The labor-based and mastery-based models that I was using for several of my courses during the Fall 2020 semester did not generate point values in the Canvas gradebook, which made it difficult for the college’s advising team to know how to advise my students––they didn’t have the framework to understand what I was doing and from their perspective it looked like I was shirking my duties as an educator. I feel like this system provides a way to make everyone happy:

By submitting Grade Declarations for all of their work, thus populating the Canvas gradebook with point values, the advising team will be able to see point values and know how a student is performing in the class.

Additionally, issues surrounding replicability arose: if for whatever reason I was unable to continue teaching my courses, whoever stepped-in to take over for me would need to quickly and easily pick up where I left off.
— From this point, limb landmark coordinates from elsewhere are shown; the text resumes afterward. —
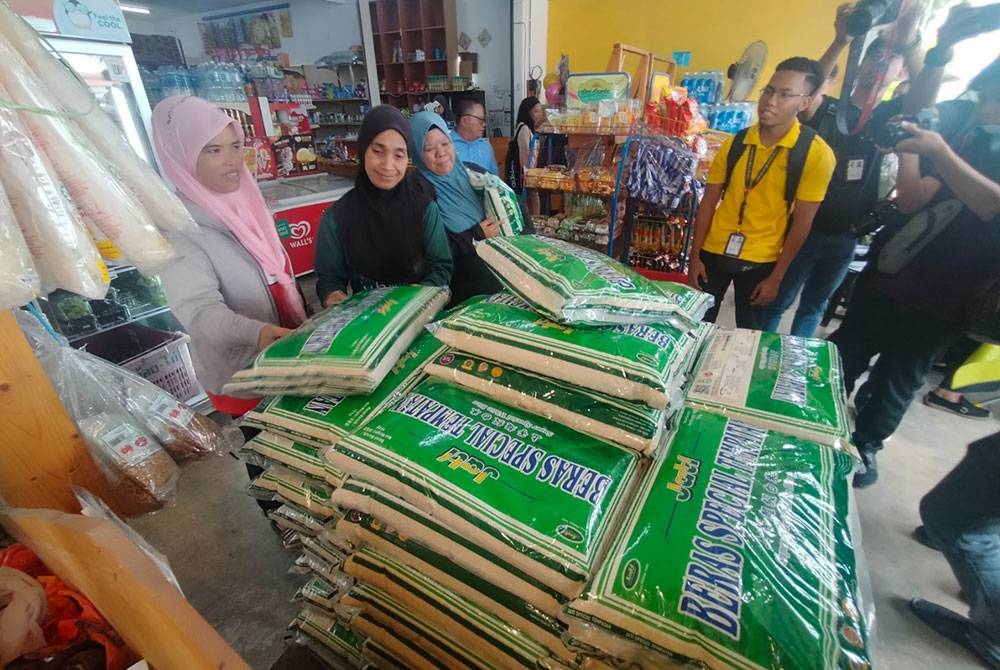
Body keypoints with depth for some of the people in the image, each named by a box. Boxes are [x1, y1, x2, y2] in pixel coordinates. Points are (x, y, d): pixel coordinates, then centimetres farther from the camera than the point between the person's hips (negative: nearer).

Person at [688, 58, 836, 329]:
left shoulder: (816, 154, -10)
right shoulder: (735, 143, -3)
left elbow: (802, 222, -9)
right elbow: (708, 202, 1)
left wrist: (776, 278, -9)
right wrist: (694, 255, -2)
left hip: (760, 261, -2)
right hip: (714, 252, 2)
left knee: (748, 332, 13)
So while the labor- and mastery-based models I was employing were perfectly clear to me, I needed to develop an assessment ecology that would provide both my students and my colleagues with as seamless an experience as possible:

If for whatever reason I am no longer able to teach my courses, whoever steps in to take over need only lead discussion and respond meaningfully to the work students are producing, much as they already would. They, like me, would also have the right to audit and adjust self-assessments and improperly filled-out Declarations if the need arose. I actually feel like placing so much onus on the students for assessing their own work removes some of the pressure of taking over the class because the students wouldn’t have to adjust to someone else’s expectations and standards (which, if we really think about it, is a pretty good argument for why this system works).

 

Works Cited

Bazerman, Charles and Howard Tinberg. “4.1 Text Is an Object Outside of Oneself That Can Be Improved and Developed.” Naming What We Know: Threshold Concepts of Writing Studies, edited by Linda Adler-Kassner and Elizabeth Wardle, Utah State University Press, 2015, pp.61-2.

Blum, Susan D, editor. UNgrading: Why Rating Students Undermines Learning (and What to Do Instead). West Virginia University Press, 2020.

Gannon, Kevin M. Radial Hope: A Teaching Manifesto. West Virginia University Press, 2020.

Gibbs, Laura. “Let’s Talk about Grading.” Blum, pp.91-104.

Inoue, Asao B. Labor-Based Grading Contracts: Building Equity and Inclusion in the Compassionate Writing Classroom. E-book, The WAC Clearinghouse; University Press of Colorado, 2019.

Kohn, Alfie. Forward UNgrading: Why Rating Students Undermines Learning (and What to Do Instead), edited by Susan D. Blum, West Virginia University Press, 2020, pp.xiii-xx

Stommel, Jesse. “How to Ungrade.” Blum, pp. 25-41.

Warner, John. Why They Can’t Write: Killing the Five-Paragraph Essay and Other Necessities. Johns Hopkins University Press, 2018.